REQUIRED WORK:
Reproduce the stretch of the data below from the line containing "Page size: 1654x1034." through the line containing "list Communication = participants", character for character.

━━━ RECORD EXCERPTS

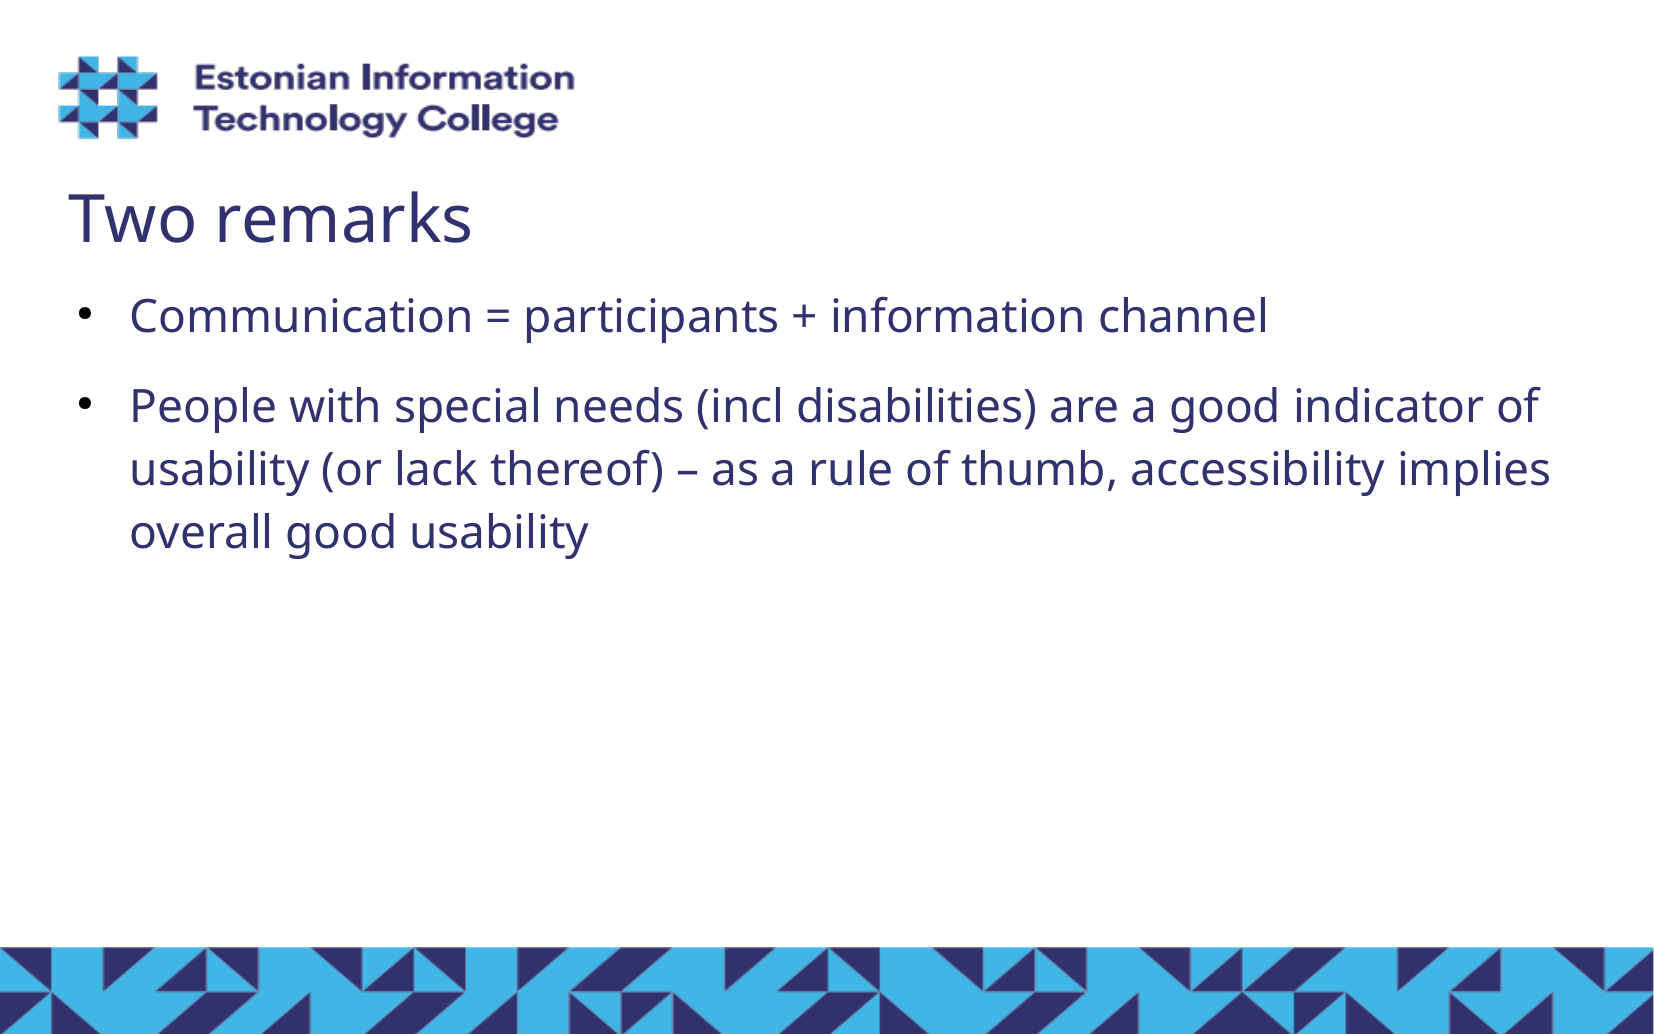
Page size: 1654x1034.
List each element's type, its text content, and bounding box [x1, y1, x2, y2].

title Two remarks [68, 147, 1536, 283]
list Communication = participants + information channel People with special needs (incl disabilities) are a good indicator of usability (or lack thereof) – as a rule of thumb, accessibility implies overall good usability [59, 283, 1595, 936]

━━━━━━
━━━ RECORD EXCERPTS

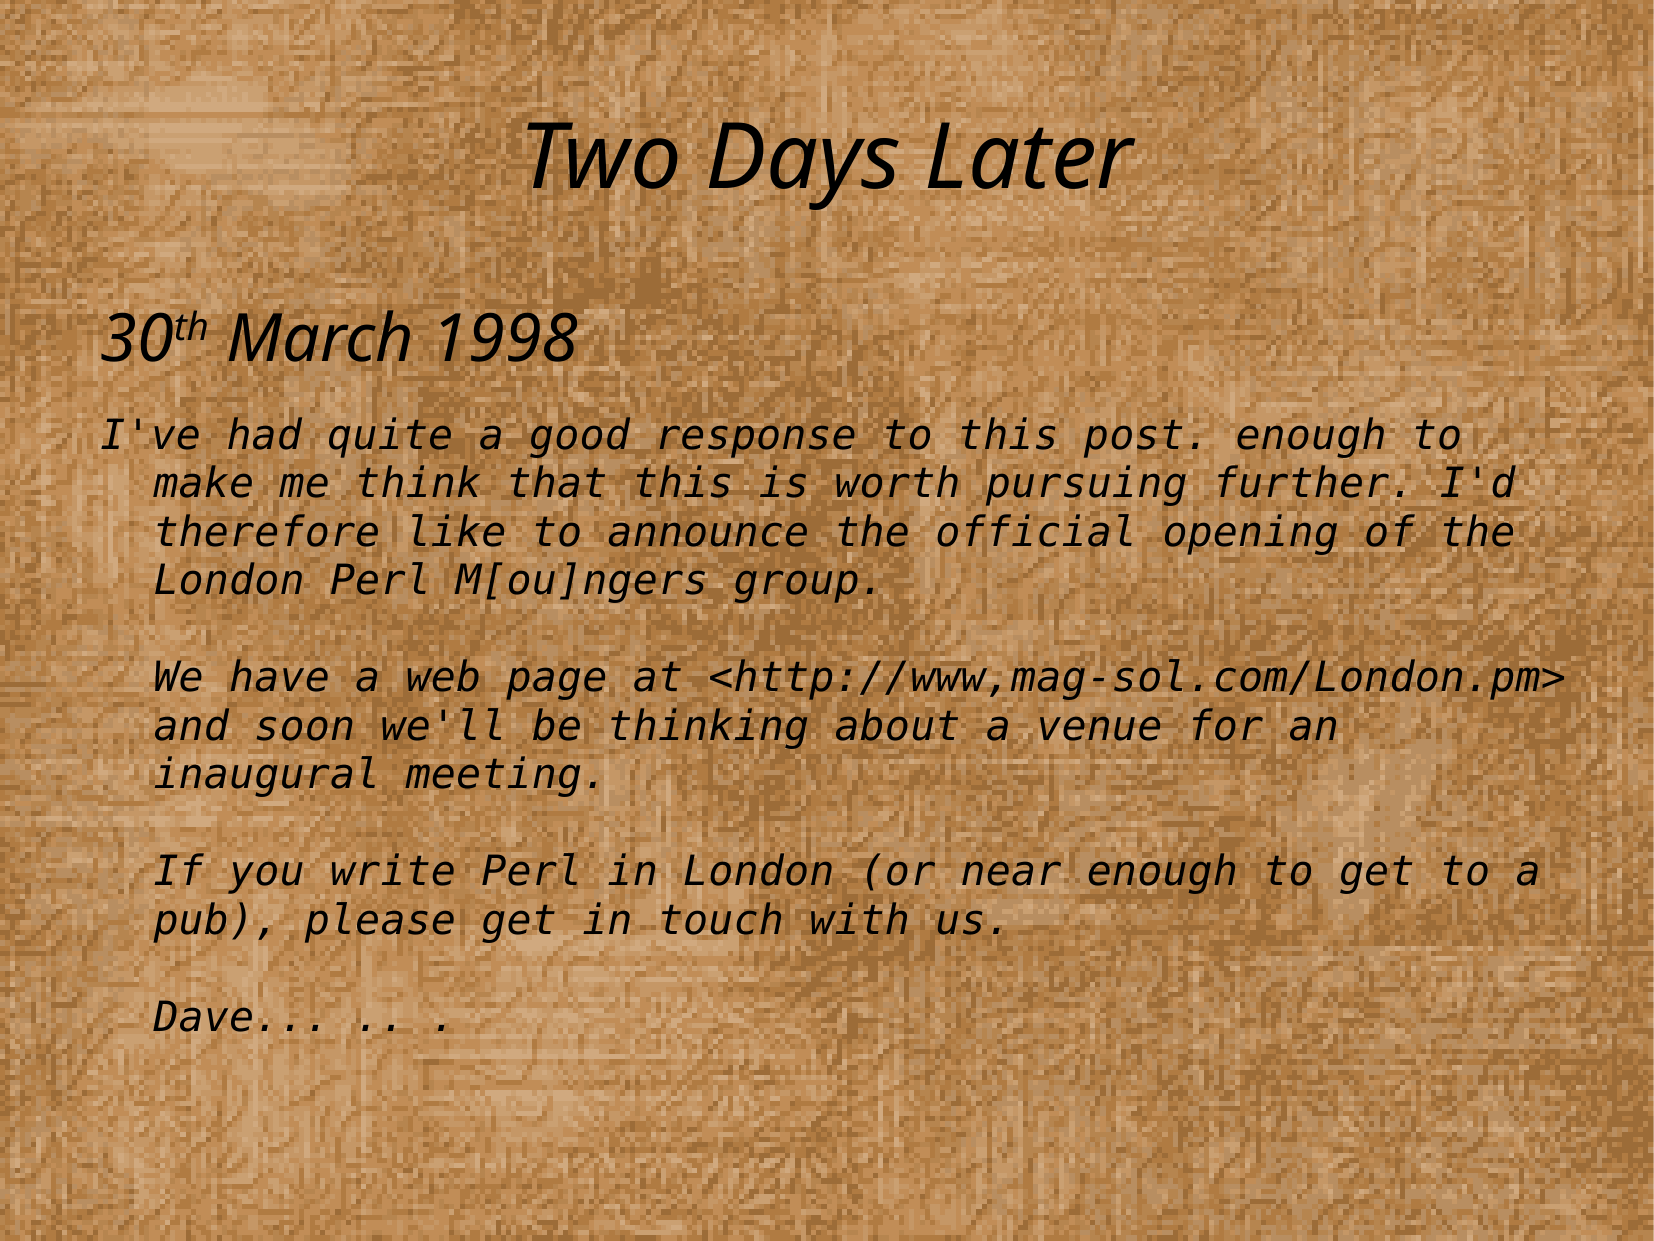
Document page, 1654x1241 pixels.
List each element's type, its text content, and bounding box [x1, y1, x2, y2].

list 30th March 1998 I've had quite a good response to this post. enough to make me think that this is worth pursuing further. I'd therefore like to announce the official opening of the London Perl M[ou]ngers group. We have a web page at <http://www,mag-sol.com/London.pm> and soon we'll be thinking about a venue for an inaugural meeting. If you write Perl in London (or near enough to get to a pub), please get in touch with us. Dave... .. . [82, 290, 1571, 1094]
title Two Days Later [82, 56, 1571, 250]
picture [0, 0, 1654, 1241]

━━━━━━

SOLUTION FOR THIS TASK:
Page size: 1654x1034.
List each element's type, its text content, and bounding box [x1, y1, x2, y2].

title Two remarks [68, 147, 1536, 283]
list Communication = participants + information channel People with special needs (incl disabilities) are a good indicator of usability (or lack thereof) – as a rule of thumb, accessibility implies overall good usability [59, 283, 1595, 936]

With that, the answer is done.